Eine schwere Bürde, die dem 554. Tatort auferlegt wird, doch die politische Neutralität birgt einen großen Vorteil: Regisseur und Drehbuchautor Ralph Bohn (Filmriss) kann mit Manfred Körner einen echten Ausnahme-Politiker installieren. Eine ehrliche Haut nämlich, mit der der Zuschauer unabhängig von der eigenen politischen Gesinnung mitfiebern kann. Paulsen hingegen verkörpert als fieser Machtmensch das genaue Gegenstück und verstärkt die Sympathien für den aufrichtigen Körner entsprechend.

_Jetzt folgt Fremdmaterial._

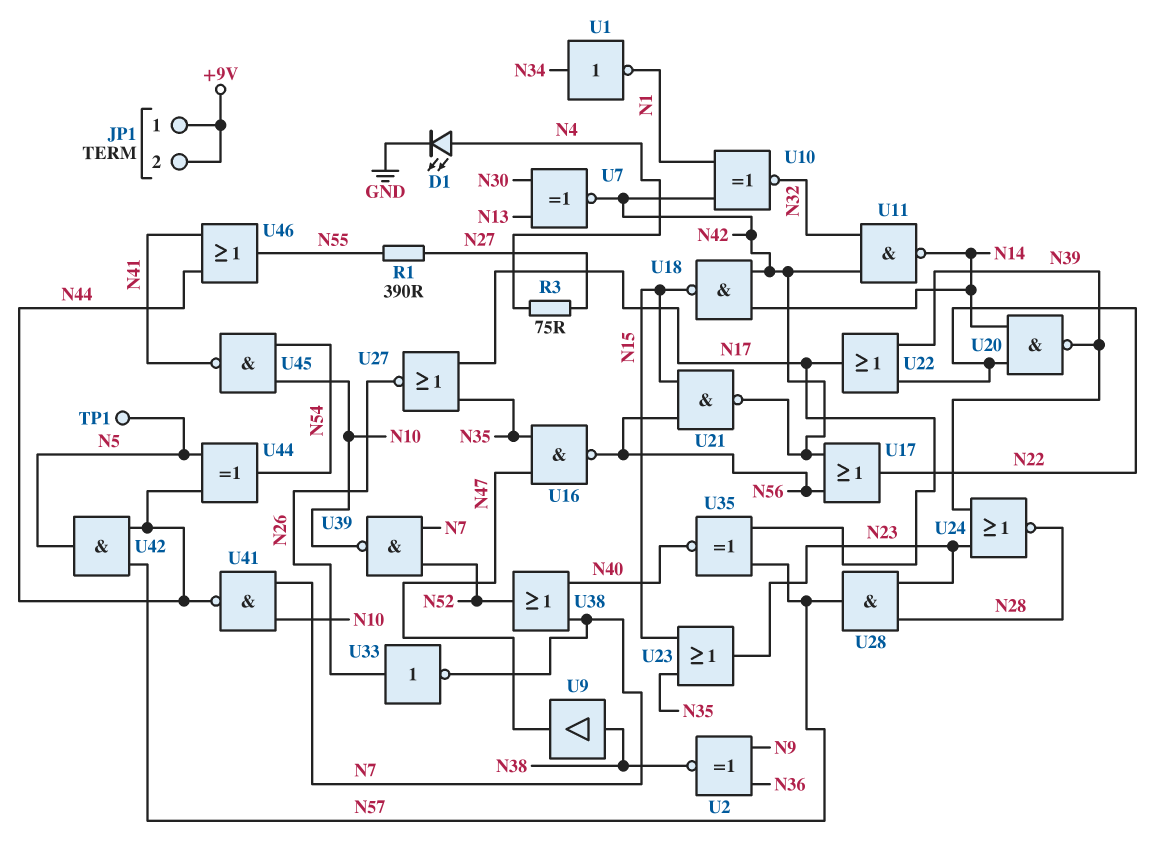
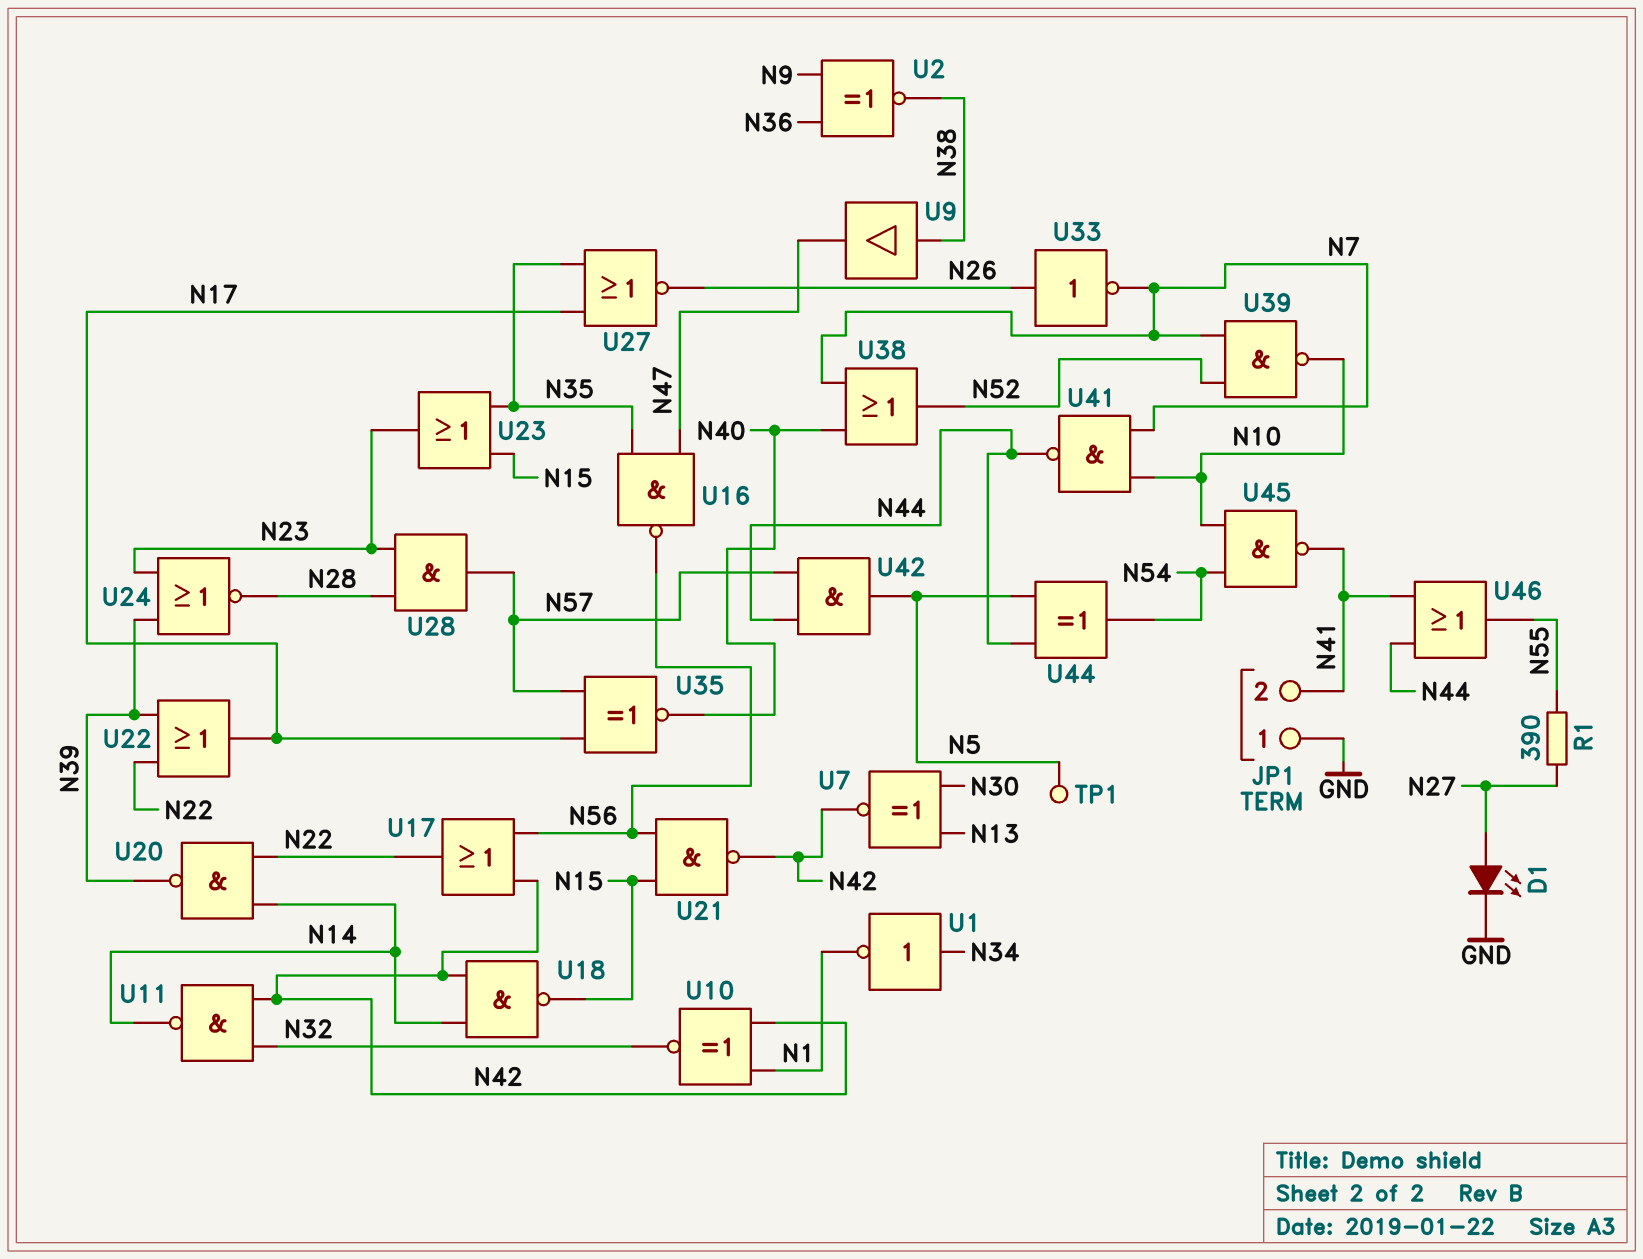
D1: LED (A N4, K GND) -> LED (A N27, K GND)
JP1 pin 1: +9V -> GND
JP1 pin 2: +9V -> N41
R3: 75 (N4, N27) -> none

Dass in einer Tatort-Episode mal nicht die beiden Kommissare die Identifikationsfiguren sind, ist zwar ziemlich gewöhnungsbedürftig, funktioniert aber über weite Strecken prima: Fast wünscht man sich als Zuschauer, die Berliner Hauptkommissare Till Ritter (Dominic Raacke) und Felix Stark (Boris Aljinovic) würden dem unvermittelt unter Mordverdacht stehenden Moralmenschen Körner früher zur Seite springen, als ihm permanent kritisch auf den Zahn zu fühlen ("Sollen wir ihn mit Samthandschuhen anfassen, nur weil er ein Politiker ist?"). 

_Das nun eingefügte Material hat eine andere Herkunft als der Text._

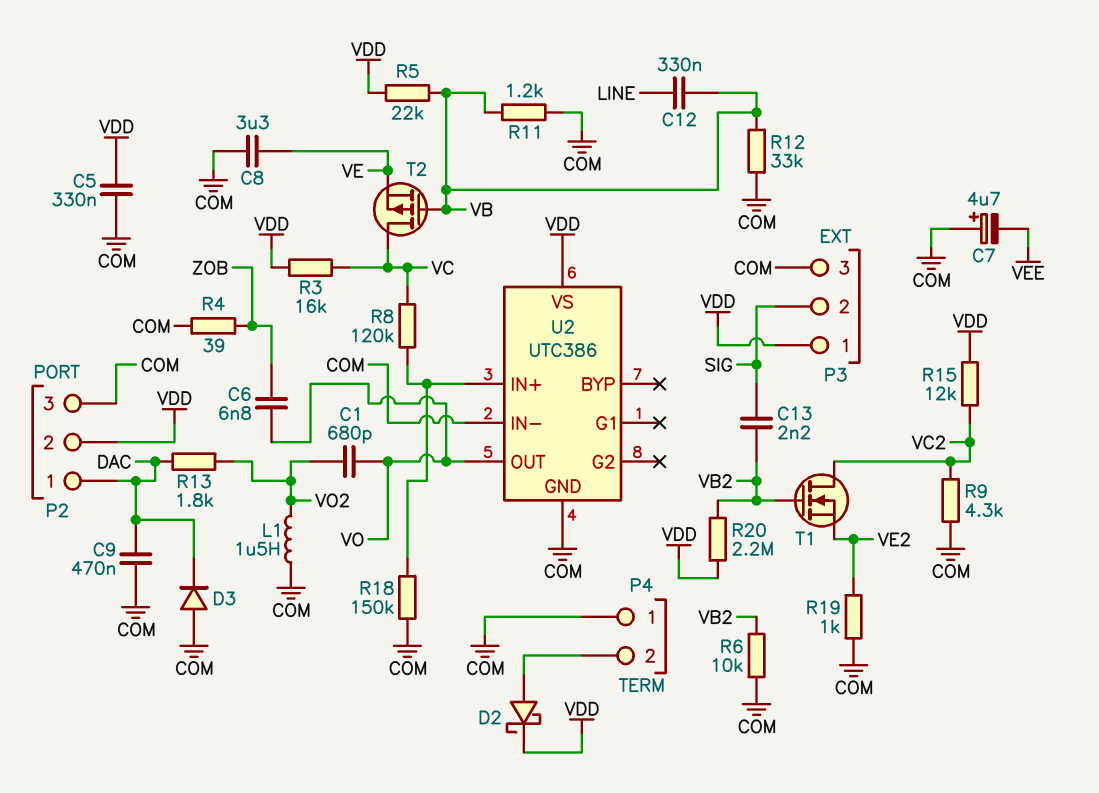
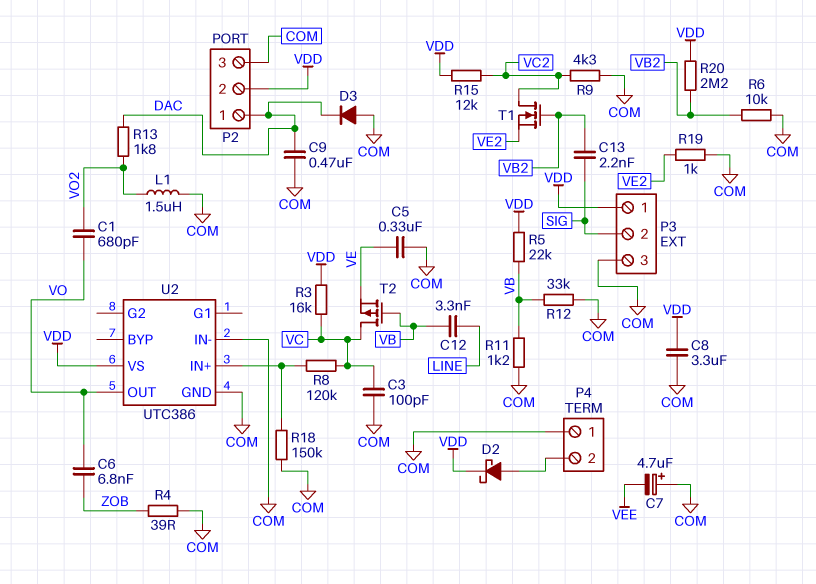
C3: none -> 100pF (COM, VC)
C5: 330nF (COM, VDD) -> 330nF (COM, VE)
C8: 3.3uF (COM, VE) -> 3.3uF (COM, VDD)
C12: 330nF (LINE, VB) -> 3.3nF (LINE, VB)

Von der eigenen Partnerin Judith Klee (Stefanie Stappenbeck, Willkommen in Hamburg) hintergangen, von den sensationsgeilen Medien vorgeführt, von den Parteikollegen mit Verachtung gestraft: Der unschuldige Körner kann einem fast leid tun. Unter dem Strich trägt Bohn aber ein wenig zu dick auf, als dass seine Figur wirklich glaubhaft ausfiele; ein wenig Dreck am Stecken hätte selbst dem aufstrebenden Jungpolitiker gut zu Gesicht gestanden. 

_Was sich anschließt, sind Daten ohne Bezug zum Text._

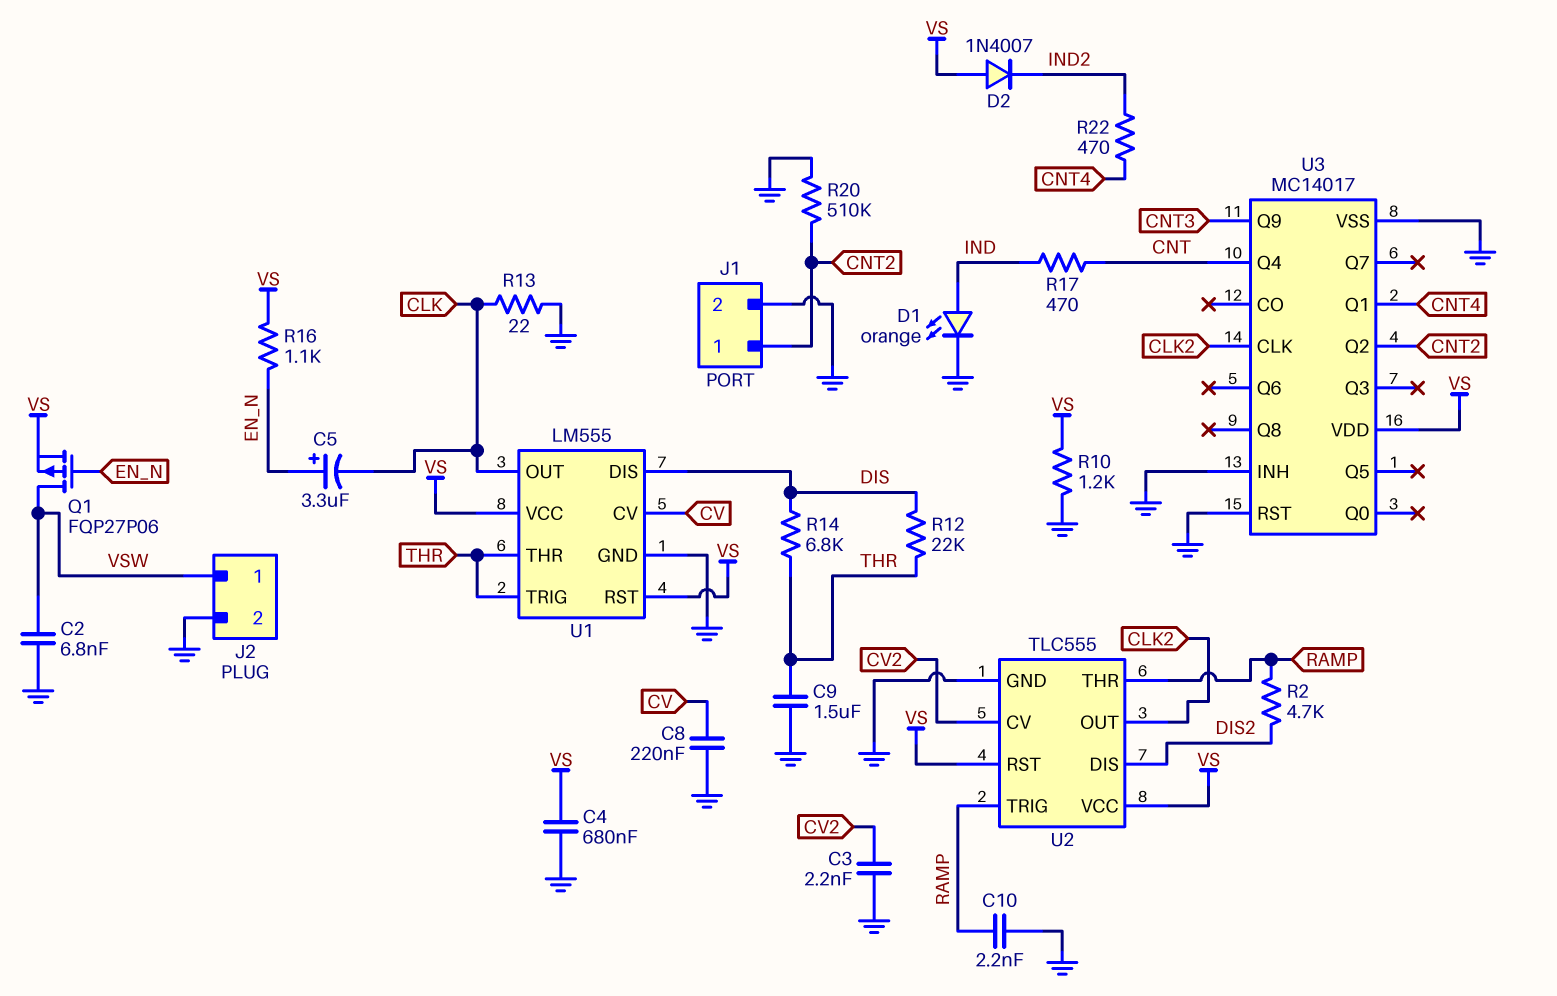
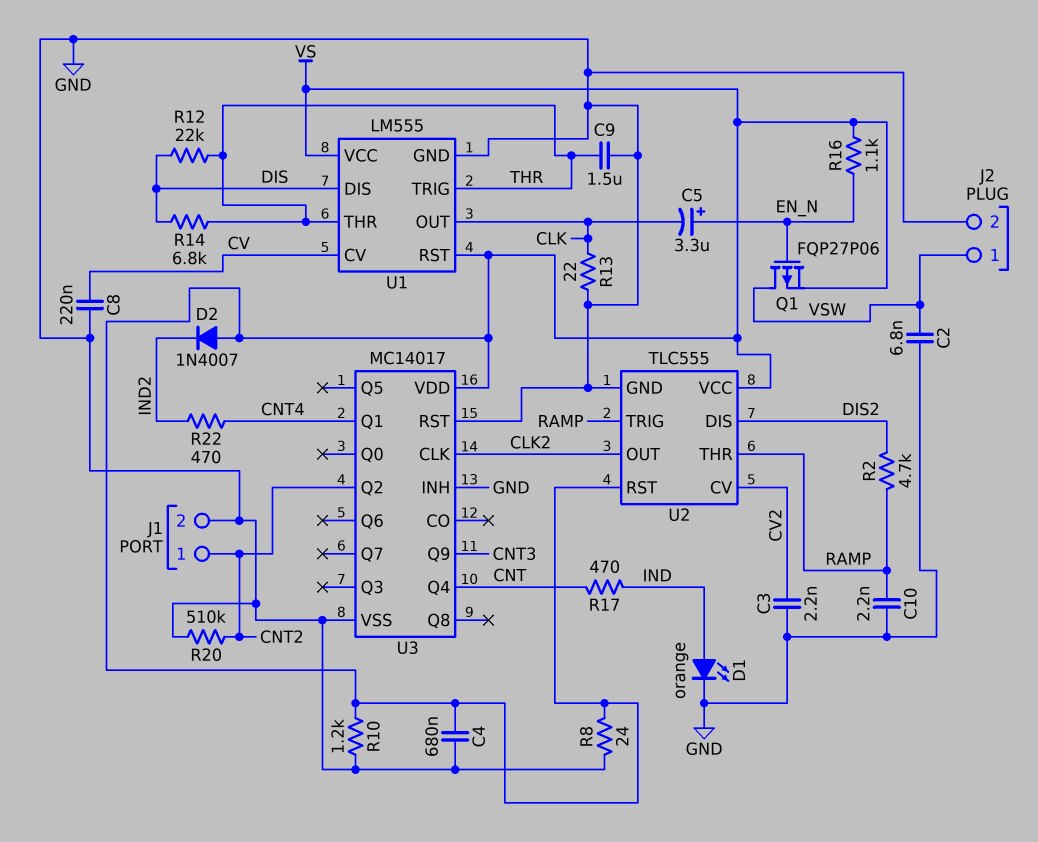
R8: none -> 24 (GND, VS)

Auch die kriminellen Jugendlichen um Drogendealer Natho (Toni Snétberger, Bienzle und der Todesschrei) erschöpfen sich in überzeichneten Stereotypen, wenngleich sie nicht ganz so peinlich ausfallen wie zum Beispiel in der unterirdischen Odenthal-Folge Der Wald steht schwarz und schweiget oder dem späteren Berliner Tatort Dinge, die noch zu tun sind. Die Auflösung hingegen gefällt: Manchmal ist eben alles viel simpler, als es anfangs aussieht.